Extrait:
***

L’Europe du marché domine le gouvernement des politiques économiques et sociales depuis 1945. Trois autres modèles, solidaire, néomercantiliste, et ultra-libéral, s’opposent à la logique libérale.
L’Europe du marché domine le gouvernement des politiques économiques et sociales depuis 1945. Trois autres modèles, solidaire, néomercantiliste, et ultra-libéral, s’opposent à la logique libérale.
Plus de soixante-dix après la signature du traité de Paris en 1951 établissant la Communauté européenne du charbon et de l’acier (CECA), il est toujours aussi difficile de définir l’Union européenne (UE). D’où vient le caractère protéiforme du gouvernement de l’UE, souvent qualifié de « multi-niveaux » et à « géométrie variable » ? Quels ont été les principaux déterminants politiques qui ont façonné cette architecture politico-institutionnelle transnationale depuis 1945 ?
Ces questions sont au cœur de l’ouvrage de Laurent Warlouzet, Europe contre Europe. Entre liberté, solidarité et puissance depuis 1945. Professeur des universités en histoire contemporaine à Sorbonne Université, l’auteur est titulaire de la chaire d’histoire de l’Europe XXe-XXIe siècles et a publié plus d’une centaine de textes académiques. Dans l’ouvrage cité, il entreprend une histoire de « l’organisation du continent européen » (p. 7) en portant son regard sur les politiques économiques et sociales.
Pour y parvenir, il s’appuie sur des « sources nouvelles » (p. 9), par un travail d’archives réalisé dans pas moins de huit États européens : Allemagne, Belgique, France, Italie, Luxembourg, Pays-Bas, Royaume-Uni et Suisse (p. 455-456). La démonstration se déploie en trois temps : la première partie du livre précise les types de politique économique et sociale, ainsi que le cadre institutionnel européen, les deux parties suivantes opérationnalisent cette grille d’analyse en analysant le gouvernement européen de ces politiques dans le contexte de la guerre froide (1948-1991) puis lors du « long XXIe siècle » (1991-2020).
Au fil des pages, Warlouzet révèle trois variables explicatives de la manière dont les politiques économiques et sociales ont été élaborées puis mises en œuvre à l’échelle européenne.
Premièrement, la genèse des Communautés européennes dans les années 1950 ne résulte pas de la « main » de l’impérialisme américain dont les institutions européennes ne seraient que le jouet au profit d’intérêts étrangers. En outre, les acteurs européens ayant défendu un idéal fédéraliste et généralement qualifiés de « pères fondateurs » de l’Europe n’ont pas eu le rôle déterminant que le sens commun leur confère. Le gouvernement des politiques européennes et sociales en Europe résulte davantage de « compromis entre des visions différentes de l’organisation » (p. 8) : une histoire de préférences politiques multiples entre acteurs européens.

***

Enregistrements:
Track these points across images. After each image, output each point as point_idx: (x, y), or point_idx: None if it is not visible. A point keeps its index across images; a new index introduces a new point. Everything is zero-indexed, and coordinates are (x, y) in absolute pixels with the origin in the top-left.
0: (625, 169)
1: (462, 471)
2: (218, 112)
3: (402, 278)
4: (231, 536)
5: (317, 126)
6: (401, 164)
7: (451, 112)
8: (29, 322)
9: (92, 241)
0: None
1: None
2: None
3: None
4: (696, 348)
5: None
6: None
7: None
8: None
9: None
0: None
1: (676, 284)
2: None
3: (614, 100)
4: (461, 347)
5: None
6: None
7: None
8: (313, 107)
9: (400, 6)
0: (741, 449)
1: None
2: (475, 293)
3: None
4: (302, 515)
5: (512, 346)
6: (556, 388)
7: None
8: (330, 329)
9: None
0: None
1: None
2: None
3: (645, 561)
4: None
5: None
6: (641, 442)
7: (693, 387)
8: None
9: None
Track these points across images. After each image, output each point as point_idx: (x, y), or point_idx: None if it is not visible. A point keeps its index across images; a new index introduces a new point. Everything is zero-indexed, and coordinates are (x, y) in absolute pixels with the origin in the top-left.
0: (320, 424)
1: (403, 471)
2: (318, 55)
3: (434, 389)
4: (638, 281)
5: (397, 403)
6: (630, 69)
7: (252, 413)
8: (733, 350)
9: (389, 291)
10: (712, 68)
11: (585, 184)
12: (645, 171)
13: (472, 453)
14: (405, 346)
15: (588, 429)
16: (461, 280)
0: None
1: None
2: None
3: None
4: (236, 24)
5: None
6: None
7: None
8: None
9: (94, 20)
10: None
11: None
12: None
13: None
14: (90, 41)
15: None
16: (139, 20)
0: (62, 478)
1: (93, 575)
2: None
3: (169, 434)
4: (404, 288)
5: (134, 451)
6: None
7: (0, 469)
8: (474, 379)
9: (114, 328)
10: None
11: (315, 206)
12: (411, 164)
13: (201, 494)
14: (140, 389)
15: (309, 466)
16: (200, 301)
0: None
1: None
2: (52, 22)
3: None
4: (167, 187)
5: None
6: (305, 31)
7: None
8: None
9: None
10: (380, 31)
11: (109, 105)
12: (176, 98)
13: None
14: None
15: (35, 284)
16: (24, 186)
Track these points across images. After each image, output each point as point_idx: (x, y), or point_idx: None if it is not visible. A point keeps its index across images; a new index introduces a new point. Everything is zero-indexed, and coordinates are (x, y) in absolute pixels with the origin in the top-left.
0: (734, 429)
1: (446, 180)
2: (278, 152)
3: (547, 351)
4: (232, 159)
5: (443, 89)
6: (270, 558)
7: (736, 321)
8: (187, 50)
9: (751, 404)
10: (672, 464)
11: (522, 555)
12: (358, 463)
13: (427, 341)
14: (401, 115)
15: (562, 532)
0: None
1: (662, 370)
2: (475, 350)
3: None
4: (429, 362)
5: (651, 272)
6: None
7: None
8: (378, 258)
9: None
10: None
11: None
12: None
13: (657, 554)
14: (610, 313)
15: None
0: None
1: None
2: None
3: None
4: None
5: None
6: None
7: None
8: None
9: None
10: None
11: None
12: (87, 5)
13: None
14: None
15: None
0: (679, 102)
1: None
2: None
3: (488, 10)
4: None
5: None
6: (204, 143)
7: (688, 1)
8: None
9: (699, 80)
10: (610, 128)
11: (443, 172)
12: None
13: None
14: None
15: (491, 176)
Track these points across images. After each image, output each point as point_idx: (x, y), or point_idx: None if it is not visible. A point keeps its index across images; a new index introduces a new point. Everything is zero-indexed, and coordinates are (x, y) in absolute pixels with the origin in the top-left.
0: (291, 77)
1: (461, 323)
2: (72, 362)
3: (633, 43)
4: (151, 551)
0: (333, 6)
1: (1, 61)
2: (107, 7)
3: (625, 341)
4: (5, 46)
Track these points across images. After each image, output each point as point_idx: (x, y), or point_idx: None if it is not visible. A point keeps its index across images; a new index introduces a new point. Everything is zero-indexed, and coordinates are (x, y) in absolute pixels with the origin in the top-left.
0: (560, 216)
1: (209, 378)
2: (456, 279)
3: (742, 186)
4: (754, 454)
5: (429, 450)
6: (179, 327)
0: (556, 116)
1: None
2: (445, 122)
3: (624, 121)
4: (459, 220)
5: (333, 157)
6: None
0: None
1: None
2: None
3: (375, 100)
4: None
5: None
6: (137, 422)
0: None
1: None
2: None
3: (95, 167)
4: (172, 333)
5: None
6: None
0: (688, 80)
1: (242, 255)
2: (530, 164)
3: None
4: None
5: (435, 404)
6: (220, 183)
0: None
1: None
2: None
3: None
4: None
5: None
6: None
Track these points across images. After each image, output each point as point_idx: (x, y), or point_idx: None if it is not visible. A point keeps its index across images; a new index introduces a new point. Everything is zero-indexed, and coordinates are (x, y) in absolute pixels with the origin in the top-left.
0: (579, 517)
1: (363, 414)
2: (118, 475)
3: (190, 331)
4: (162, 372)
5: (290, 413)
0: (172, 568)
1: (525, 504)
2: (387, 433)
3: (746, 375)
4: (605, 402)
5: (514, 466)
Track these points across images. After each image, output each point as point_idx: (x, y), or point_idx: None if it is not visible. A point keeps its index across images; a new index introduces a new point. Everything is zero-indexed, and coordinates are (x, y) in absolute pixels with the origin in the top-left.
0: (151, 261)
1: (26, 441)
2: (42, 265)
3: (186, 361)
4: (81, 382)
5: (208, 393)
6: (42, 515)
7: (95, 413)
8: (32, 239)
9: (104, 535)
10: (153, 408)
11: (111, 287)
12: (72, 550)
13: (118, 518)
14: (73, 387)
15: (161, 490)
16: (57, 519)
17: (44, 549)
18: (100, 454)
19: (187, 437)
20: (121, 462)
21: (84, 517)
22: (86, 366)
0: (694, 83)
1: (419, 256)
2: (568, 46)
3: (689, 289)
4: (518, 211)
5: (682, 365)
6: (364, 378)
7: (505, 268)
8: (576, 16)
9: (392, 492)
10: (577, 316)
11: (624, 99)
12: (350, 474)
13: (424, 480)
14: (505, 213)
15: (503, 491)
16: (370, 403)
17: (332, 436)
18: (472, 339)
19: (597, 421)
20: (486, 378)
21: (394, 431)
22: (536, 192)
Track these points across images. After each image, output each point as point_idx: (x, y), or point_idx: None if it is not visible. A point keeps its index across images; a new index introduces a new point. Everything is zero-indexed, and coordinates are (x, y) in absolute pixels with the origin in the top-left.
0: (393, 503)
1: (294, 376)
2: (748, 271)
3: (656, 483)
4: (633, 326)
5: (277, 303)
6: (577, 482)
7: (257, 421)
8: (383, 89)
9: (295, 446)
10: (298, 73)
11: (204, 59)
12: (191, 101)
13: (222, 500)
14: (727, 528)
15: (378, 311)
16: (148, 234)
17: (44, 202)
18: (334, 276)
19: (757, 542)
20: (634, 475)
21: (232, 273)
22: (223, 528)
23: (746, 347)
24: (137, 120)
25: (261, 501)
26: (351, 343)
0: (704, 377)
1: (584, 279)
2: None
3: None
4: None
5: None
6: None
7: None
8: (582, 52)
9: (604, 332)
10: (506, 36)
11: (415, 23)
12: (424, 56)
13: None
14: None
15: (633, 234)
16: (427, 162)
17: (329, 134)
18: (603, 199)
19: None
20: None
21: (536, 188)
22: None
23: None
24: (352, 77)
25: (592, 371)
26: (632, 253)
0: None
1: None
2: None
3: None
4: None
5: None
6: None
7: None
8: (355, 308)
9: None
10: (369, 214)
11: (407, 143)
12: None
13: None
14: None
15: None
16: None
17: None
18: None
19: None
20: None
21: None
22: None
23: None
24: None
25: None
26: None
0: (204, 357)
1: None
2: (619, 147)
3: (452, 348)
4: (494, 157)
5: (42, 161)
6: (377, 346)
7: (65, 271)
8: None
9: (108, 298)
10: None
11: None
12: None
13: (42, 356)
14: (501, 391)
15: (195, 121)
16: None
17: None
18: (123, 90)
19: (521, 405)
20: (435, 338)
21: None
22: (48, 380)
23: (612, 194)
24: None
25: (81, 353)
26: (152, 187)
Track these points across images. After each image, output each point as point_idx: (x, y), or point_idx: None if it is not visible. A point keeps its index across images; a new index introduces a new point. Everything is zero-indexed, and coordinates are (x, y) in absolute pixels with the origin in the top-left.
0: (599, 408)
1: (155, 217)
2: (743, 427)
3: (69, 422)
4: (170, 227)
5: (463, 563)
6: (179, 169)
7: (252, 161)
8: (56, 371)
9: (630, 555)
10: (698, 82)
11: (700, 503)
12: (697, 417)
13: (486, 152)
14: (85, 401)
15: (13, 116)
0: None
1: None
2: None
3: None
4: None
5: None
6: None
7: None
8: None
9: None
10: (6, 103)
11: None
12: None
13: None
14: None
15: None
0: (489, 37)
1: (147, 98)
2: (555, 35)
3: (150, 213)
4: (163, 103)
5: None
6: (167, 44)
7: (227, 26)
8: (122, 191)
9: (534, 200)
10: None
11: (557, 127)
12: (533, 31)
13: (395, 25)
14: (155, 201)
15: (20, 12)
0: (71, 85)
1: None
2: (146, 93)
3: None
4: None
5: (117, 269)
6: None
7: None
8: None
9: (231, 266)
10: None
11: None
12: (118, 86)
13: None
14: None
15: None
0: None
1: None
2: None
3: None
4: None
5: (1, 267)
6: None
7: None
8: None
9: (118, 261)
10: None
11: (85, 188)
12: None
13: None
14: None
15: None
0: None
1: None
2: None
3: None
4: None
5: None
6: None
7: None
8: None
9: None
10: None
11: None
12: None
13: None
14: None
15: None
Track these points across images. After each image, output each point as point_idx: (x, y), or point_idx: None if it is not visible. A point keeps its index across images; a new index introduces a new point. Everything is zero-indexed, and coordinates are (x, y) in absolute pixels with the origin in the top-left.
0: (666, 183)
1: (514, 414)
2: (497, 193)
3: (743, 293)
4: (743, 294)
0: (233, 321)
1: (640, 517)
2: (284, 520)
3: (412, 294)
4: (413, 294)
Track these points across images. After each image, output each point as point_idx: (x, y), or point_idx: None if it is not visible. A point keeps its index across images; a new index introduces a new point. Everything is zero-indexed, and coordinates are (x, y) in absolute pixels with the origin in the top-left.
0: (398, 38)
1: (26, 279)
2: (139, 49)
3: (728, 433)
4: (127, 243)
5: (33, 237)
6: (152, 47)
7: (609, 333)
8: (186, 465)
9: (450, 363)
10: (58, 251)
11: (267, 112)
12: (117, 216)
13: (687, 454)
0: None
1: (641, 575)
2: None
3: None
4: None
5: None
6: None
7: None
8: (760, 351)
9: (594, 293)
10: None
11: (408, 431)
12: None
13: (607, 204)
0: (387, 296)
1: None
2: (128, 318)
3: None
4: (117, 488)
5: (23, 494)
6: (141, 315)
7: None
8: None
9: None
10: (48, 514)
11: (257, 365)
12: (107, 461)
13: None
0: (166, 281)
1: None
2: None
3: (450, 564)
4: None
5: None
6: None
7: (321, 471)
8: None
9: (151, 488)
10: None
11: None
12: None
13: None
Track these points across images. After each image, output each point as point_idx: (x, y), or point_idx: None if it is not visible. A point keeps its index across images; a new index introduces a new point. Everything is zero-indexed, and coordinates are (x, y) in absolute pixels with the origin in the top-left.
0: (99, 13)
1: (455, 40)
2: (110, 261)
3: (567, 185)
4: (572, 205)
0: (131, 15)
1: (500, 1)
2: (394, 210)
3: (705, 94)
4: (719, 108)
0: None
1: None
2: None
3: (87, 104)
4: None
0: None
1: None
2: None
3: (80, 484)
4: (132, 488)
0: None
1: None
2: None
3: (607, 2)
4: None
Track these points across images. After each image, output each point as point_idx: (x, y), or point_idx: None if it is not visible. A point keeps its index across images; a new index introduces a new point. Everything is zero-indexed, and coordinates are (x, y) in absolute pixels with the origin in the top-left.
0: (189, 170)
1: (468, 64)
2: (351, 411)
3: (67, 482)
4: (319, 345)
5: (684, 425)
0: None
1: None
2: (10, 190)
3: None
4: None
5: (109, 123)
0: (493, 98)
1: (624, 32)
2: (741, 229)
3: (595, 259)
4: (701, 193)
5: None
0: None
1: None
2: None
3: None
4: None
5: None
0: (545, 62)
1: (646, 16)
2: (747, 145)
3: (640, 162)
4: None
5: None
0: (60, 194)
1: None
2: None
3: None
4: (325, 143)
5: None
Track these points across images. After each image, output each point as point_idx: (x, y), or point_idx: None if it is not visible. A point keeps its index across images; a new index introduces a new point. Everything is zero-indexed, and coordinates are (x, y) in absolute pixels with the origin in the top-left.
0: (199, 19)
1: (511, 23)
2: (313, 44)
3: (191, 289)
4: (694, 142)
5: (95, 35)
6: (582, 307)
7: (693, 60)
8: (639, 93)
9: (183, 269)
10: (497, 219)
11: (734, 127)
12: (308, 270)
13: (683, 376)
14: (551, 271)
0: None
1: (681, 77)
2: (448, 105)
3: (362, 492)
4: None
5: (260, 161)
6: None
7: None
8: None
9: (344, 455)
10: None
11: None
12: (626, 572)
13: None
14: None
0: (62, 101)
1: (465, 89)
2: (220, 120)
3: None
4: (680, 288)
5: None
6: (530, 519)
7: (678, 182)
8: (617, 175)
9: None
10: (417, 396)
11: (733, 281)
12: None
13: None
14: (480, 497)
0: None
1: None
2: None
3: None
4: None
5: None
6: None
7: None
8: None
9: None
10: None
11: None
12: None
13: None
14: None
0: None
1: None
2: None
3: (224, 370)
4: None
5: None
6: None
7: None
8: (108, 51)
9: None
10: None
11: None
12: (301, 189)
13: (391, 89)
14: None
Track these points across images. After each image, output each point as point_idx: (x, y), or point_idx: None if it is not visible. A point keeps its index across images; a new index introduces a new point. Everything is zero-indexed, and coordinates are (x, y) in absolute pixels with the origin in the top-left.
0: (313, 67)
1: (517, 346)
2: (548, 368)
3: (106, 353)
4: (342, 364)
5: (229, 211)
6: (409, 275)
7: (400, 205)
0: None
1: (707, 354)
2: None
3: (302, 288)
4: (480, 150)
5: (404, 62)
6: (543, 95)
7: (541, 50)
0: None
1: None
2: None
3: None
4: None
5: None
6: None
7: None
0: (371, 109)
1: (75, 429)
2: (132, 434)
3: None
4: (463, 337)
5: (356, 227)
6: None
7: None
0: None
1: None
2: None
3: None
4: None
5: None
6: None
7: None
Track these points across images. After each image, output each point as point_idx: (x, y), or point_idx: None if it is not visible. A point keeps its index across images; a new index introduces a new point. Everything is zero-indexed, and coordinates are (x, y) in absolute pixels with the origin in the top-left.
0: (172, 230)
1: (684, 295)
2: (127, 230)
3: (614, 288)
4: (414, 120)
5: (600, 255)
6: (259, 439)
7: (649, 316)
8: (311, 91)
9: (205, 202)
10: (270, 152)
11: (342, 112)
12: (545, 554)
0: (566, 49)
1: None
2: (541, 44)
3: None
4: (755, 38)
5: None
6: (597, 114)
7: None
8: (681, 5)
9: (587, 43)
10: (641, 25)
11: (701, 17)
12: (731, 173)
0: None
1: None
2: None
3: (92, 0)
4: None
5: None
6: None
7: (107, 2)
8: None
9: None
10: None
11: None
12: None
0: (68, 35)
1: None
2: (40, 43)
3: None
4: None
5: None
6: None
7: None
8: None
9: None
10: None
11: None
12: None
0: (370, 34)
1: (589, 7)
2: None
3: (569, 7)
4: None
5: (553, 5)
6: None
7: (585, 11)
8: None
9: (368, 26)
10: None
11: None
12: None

***

Consigne: Transcrivez le passage de l'extrait sur l'ouvrage de Laurent Warlouzet qui s'ouvre sur les mots « Au fil des pages, Warlouzet » et se clôt sur « à l’échelle européenne. ». Les enregistrements ne sont pas nécessaires ici.

Réponse complète:
Au fil des pages, Warlouzet révèle trois variables explicatives de la manière dont les politiques économiques et sociales ont été élaborées puis mises en œuvre à l’échelle européenne.